══ LISTED RECORDS ══

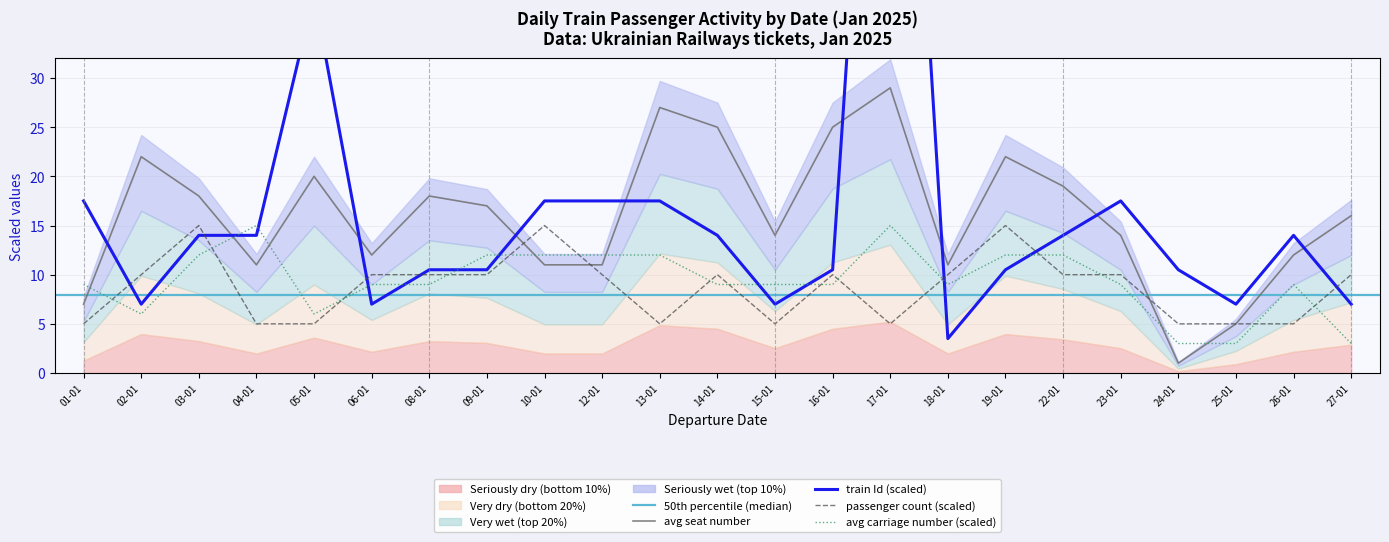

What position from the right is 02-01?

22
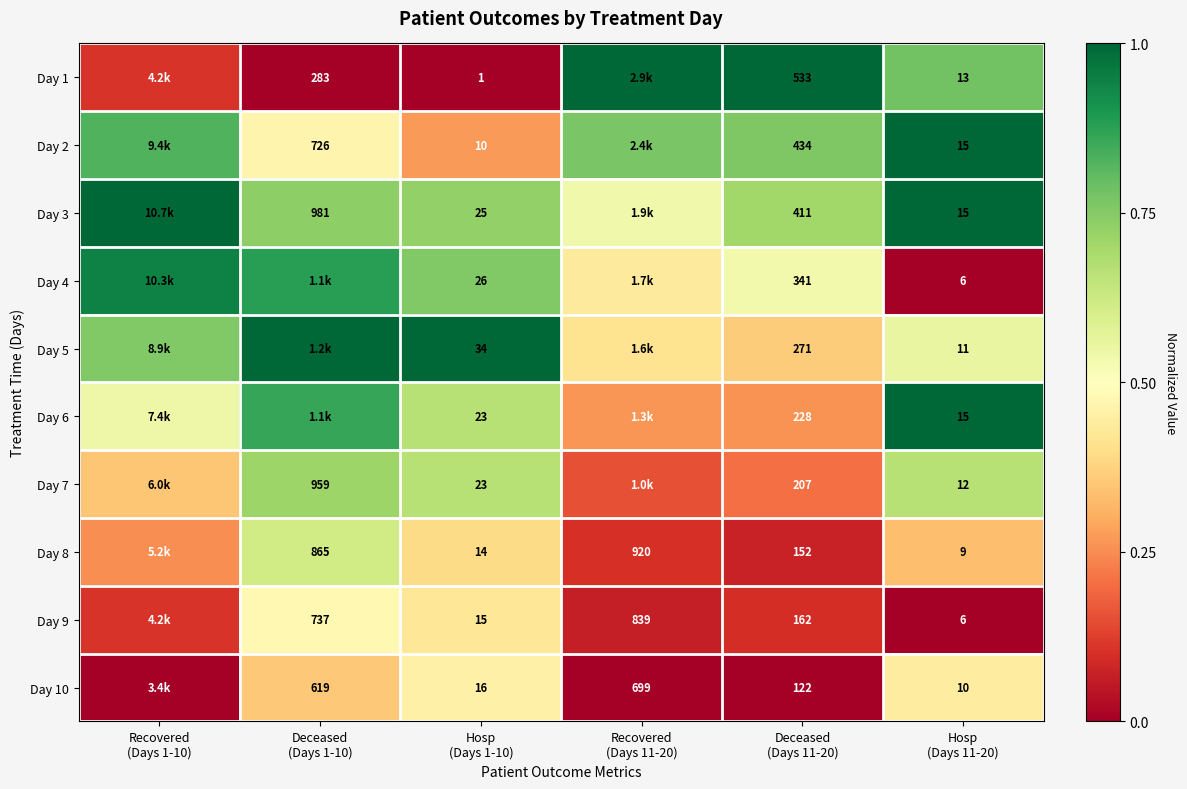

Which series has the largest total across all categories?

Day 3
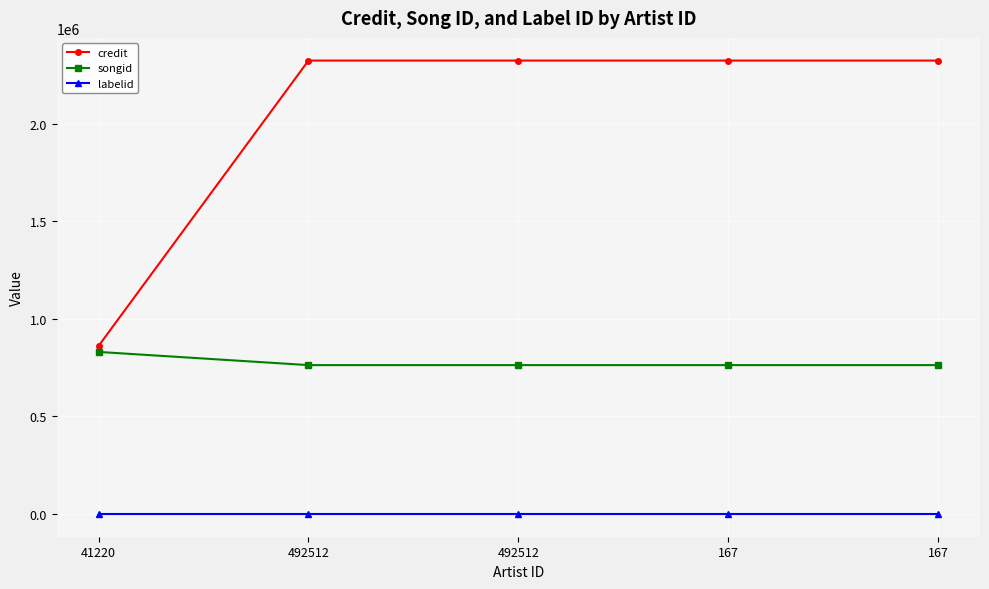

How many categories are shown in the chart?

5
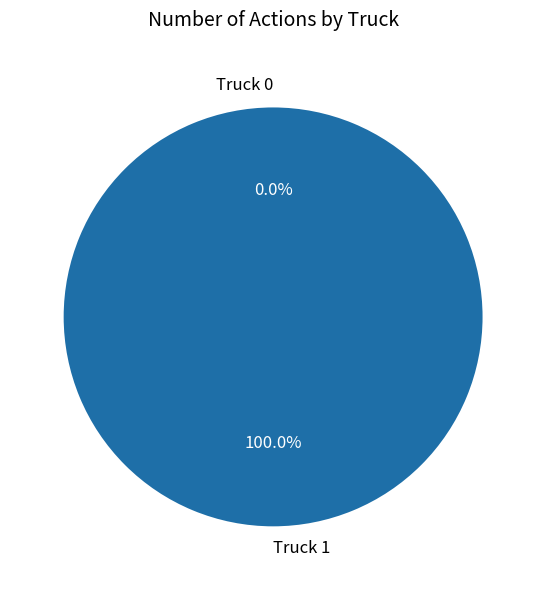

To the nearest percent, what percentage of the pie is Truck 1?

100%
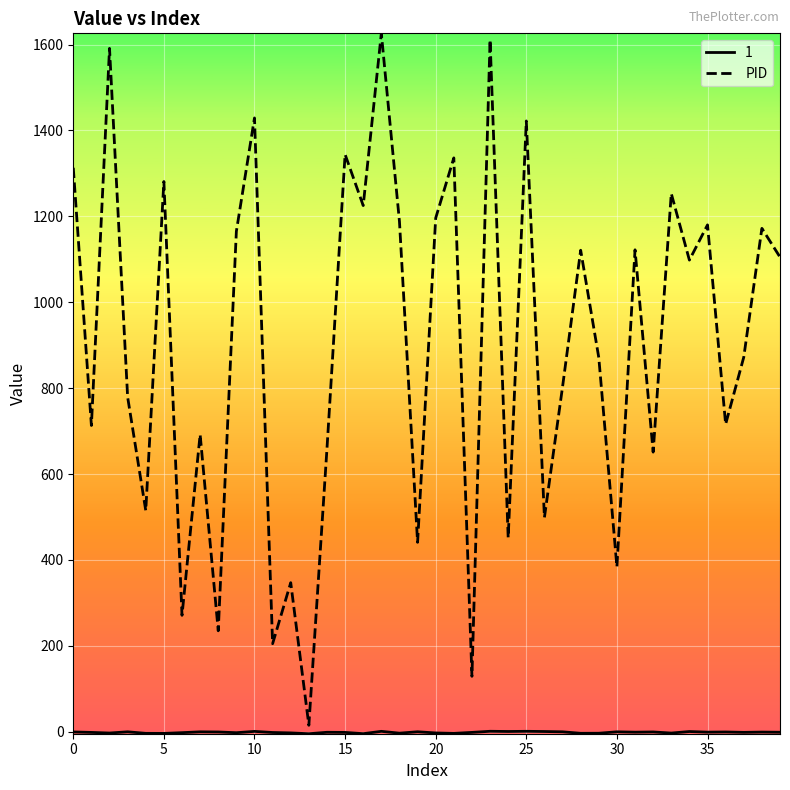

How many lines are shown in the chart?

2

═══

◆ EXERCISE REQUIREMENTS
Copy out every line of the data above word for word, omitting the pictures.

◆ SOLUTION FOR THIS PROBLEM
What position from the right is 02-01?

22

Which series has the largest total across all categories?

Day 3

How many categories are shown in the chart?

5

To the nearest percent, what percentage of the pie is Truck 1?

100%

How many lines are shown in the chart?

2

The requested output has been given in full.